TEXT FOR ANALYSIS:
'''
Health insurer will charge more for lazy people, less for active people, based on Apple Watch sensors – September 18, 2015


  1. I see the day when insurance companies will be covering the cost of an Apple watch, and doctors will be prescribing it with impunity…

    What a flop…

    Keep the FBI out.

  2. I am surprised at your ignorance of obesity. Obesity is not a choice like smoking, it is a health condition. The majority of people with high blood pressure, heart attacks, diabetes, etc. are not obese. Proper diet and exercise is important to everyone – obese or not. Encouraging exercise for everyone is a good thing, I applaud the insurance companies for doing this. As for your ignorant rant you should be ashamed of yourself.

    1. Obesity is, for a vast majority of people a choice exactly like smoking. There is plentiful research that confirms this. Often times, it is a difficult choice, one made out of necessity, when no other choices are available, or when other choices are difficult, but much like with smoking, great majority of those who are obese have diet that is too rich in sugar and fat.

      It is certainly not easy to force oneself to eat better food and smaller quantities of it. It is even more difficult to work into one’s daily life some 30 minutes of aerobic exercise. But there are countless examples of people who, when they made specific and concrete effort to do both, succeeded in significantly reducing their body weight.

      MDN is absolutely correct: there is a small percentage of obese persons who suffer from a health disorder or condition (some of which MDN listed above), but a sizeable majority of those who are obese in America got there the usual way: little to no physical exercise, and much more food than their body needs.

      Study after study of randomly selected obese people showed that lifestyle changes can have dramatic effect on person’s weight, and a lot of anecdotal evidence confirms what these studies show. I have known of several cases where a “New Year Resolution” brought about the change.

      The most serious problem is among the poor, who don’t have the time and the energy (never mind the money) to make such a radical change and invest that much will power in order to do this. It is no more easy than quitting smoking. And relapse rates tend to be as high. But is is possible, and for all those whose obesity isn’t a symptom (or a consequence) of an underlying cause, there is a way.
'''
ACTION ITEM:
In the reader comments, give the passage starting at "What a flop…" and ending at "ashamed of yourself." again, with "applaud" changed to "commend". The items come from a separate source.

EXTRACTED ENTRIES:
'''
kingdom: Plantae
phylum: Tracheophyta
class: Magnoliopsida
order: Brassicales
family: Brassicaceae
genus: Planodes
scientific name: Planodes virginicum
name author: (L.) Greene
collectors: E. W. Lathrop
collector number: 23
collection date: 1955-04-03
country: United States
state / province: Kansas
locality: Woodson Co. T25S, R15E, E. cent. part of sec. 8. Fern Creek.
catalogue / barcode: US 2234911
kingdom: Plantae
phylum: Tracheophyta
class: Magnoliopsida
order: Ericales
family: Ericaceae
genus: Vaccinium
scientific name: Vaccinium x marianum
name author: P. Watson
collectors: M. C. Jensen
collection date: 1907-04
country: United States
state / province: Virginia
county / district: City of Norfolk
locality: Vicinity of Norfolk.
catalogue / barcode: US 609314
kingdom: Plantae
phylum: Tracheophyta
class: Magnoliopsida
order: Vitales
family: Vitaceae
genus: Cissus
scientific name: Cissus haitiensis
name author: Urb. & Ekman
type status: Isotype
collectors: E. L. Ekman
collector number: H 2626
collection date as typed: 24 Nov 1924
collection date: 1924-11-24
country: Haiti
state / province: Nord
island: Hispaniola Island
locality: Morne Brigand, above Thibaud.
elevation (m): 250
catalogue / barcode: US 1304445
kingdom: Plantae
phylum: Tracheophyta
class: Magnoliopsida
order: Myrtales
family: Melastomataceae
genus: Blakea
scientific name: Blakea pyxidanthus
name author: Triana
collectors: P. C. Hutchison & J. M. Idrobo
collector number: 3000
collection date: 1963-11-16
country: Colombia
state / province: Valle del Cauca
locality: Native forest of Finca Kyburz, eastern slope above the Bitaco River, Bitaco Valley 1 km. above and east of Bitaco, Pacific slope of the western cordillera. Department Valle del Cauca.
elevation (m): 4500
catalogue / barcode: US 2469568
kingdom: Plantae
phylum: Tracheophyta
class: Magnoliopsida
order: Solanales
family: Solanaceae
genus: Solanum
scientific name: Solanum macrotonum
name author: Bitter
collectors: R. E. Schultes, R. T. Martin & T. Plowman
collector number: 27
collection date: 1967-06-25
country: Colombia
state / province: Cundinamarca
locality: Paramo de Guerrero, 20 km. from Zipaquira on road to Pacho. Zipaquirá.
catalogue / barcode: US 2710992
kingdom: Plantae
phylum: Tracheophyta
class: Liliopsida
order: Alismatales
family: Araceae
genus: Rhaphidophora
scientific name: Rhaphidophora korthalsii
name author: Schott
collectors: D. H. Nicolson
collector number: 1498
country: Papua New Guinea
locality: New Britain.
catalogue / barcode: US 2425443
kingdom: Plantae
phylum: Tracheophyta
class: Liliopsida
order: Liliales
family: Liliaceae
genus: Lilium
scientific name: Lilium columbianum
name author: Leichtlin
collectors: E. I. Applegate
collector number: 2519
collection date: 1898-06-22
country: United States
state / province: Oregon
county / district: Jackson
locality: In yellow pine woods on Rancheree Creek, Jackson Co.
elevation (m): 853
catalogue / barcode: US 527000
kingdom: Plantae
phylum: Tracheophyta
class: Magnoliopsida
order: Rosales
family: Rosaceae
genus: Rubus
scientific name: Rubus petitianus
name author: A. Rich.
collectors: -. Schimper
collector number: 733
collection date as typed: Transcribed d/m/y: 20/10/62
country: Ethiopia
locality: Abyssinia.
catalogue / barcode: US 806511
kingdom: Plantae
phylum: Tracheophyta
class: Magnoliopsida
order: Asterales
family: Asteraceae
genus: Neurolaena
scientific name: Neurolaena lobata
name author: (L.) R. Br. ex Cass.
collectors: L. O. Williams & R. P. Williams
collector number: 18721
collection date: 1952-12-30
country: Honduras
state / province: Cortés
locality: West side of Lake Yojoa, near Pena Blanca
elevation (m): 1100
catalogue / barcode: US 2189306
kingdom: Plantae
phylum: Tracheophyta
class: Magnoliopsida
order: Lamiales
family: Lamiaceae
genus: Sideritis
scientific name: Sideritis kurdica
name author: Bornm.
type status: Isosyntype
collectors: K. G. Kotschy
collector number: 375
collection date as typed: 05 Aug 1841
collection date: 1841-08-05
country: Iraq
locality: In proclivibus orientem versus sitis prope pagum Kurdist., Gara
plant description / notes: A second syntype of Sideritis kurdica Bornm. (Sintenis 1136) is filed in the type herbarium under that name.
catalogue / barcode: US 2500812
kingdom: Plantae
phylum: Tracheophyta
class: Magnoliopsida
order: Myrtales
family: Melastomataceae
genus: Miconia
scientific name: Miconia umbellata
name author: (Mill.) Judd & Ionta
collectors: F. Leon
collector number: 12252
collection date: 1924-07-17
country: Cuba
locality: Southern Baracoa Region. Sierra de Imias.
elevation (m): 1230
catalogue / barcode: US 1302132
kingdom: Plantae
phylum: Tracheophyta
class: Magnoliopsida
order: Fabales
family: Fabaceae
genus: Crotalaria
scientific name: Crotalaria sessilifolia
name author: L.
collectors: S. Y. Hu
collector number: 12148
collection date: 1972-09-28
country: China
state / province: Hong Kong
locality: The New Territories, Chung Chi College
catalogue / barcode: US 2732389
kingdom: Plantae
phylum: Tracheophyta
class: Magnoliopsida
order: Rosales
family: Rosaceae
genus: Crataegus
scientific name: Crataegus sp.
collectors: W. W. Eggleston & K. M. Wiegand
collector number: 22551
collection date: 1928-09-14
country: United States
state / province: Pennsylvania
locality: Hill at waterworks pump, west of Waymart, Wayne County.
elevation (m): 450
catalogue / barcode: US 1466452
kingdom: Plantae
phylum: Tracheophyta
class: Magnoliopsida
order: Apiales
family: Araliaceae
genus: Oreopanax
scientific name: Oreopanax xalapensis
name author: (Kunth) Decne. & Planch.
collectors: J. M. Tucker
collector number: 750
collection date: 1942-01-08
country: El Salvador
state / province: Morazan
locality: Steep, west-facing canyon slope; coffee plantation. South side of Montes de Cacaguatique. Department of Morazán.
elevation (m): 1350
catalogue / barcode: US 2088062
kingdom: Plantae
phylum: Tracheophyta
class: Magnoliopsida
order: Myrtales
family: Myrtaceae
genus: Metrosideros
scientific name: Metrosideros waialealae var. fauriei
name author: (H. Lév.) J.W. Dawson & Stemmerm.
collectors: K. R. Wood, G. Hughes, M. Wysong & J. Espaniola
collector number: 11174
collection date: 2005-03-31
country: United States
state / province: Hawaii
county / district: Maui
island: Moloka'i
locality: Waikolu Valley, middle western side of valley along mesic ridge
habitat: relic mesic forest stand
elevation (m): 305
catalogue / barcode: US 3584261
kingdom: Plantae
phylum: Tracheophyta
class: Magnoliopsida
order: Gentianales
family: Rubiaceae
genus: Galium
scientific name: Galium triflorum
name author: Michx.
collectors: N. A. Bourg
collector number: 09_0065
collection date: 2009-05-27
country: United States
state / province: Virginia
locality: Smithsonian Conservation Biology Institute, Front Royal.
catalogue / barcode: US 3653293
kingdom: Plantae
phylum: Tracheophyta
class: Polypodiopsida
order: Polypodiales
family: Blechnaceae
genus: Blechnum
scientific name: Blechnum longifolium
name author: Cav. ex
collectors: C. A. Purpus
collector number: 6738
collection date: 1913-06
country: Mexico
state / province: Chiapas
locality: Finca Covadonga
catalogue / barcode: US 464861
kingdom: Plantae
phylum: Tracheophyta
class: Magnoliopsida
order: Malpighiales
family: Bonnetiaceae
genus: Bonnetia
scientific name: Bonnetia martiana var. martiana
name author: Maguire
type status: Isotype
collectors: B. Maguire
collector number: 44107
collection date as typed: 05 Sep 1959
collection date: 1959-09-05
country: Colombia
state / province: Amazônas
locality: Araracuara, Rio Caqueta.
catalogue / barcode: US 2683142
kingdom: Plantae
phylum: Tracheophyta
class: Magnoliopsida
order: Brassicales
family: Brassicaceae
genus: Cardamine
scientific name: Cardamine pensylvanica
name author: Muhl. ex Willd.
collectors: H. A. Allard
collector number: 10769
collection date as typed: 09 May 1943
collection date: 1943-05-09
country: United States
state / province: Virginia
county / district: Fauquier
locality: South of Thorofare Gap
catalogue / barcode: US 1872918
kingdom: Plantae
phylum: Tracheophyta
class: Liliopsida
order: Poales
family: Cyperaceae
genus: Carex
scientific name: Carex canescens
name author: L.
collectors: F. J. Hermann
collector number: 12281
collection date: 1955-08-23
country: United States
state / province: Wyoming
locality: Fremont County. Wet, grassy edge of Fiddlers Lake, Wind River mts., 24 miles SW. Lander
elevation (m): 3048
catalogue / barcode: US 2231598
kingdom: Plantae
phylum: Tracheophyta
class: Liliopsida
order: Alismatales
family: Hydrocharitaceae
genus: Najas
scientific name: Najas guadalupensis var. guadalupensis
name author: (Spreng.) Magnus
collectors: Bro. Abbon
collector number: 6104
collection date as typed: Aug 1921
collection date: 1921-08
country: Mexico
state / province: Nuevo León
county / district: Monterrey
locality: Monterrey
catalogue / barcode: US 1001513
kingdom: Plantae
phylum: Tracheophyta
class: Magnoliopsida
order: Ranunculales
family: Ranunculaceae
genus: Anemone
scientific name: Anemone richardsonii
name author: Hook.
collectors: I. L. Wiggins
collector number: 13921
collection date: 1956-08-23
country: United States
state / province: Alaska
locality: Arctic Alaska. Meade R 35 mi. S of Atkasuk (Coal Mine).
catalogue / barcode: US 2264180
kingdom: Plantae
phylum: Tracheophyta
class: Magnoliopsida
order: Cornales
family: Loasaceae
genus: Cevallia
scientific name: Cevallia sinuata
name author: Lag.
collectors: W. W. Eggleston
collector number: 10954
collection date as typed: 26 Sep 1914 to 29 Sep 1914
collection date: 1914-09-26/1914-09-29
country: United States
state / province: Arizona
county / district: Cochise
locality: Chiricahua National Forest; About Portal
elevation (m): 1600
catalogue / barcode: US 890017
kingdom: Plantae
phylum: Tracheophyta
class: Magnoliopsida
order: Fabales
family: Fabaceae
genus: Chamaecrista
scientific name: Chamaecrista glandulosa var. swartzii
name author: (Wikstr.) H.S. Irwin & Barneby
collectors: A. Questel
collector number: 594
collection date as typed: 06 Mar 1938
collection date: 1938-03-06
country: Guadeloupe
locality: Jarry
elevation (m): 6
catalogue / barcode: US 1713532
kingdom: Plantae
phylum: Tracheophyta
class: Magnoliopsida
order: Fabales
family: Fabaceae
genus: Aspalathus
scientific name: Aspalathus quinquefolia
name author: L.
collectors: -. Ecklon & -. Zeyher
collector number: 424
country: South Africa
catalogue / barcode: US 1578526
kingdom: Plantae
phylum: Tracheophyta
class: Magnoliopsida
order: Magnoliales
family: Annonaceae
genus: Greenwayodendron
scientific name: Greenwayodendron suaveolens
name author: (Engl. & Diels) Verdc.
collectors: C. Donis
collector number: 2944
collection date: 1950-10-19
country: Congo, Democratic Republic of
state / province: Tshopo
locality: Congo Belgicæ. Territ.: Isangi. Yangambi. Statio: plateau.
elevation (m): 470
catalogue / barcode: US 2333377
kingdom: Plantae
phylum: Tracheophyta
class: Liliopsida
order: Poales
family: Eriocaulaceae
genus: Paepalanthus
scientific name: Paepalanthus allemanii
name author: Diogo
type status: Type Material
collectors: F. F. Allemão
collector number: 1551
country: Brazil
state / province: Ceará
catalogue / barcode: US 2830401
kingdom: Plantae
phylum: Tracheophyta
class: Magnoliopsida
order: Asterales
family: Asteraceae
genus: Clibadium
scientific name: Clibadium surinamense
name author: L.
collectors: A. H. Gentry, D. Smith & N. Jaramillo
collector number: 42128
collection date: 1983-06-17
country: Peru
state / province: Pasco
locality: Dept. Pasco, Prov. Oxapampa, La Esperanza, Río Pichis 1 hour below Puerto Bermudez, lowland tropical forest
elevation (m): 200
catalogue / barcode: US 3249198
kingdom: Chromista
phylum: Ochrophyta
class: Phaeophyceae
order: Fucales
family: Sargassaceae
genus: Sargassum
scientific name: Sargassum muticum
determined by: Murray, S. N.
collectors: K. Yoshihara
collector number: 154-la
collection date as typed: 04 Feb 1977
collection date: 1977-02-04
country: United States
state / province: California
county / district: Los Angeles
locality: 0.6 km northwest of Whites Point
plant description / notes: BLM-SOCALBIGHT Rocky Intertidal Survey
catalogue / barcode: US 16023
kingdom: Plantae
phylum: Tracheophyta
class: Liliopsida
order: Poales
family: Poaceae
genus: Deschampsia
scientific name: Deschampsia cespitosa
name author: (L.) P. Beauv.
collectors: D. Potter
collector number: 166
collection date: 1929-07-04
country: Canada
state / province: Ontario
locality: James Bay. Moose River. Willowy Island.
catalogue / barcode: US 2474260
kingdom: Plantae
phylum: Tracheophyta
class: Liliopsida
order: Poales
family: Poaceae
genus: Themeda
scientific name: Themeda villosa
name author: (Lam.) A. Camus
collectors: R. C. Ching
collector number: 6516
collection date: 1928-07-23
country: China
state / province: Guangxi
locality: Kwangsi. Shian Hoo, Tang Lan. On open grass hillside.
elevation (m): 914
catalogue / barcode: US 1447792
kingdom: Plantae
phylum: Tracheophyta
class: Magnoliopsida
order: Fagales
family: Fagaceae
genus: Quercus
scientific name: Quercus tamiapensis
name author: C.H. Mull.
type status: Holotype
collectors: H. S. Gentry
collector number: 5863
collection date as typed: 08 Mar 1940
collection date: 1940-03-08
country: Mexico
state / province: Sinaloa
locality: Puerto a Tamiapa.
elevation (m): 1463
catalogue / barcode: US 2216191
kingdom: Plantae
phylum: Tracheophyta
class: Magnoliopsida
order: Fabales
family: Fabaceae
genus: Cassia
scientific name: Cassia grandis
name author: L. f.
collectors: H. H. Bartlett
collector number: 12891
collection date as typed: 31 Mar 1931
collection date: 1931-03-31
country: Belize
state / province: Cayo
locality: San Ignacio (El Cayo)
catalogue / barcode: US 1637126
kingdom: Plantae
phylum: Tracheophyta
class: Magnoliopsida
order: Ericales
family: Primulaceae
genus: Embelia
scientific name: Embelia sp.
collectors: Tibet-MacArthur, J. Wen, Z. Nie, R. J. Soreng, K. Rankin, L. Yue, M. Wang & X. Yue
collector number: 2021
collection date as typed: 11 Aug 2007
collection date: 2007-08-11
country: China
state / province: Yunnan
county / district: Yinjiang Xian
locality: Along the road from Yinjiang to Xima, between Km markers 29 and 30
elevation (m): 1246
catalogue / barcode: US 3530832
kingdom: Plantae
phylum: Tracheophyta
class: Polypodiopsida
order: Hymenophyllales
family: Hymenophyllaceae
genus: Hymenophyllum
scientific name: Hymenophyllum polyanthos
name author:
'''
EXERCISE SOLUTION:
What a flop…

    Keep the FBI out.

  2. I am surprised at your ignorance of obesity. Obesity is not a choice like smoking, it is a health condition. The majority of people with high blood pressure, heart attacks, diabetes, etc. are not obese. Proper diet and exercise is important to everyone – obese or not. Encouraging exercise for everyone is a good thing, I commend the insurance companies for doing this. As for your ignorant rant you should be ashamed of yourself.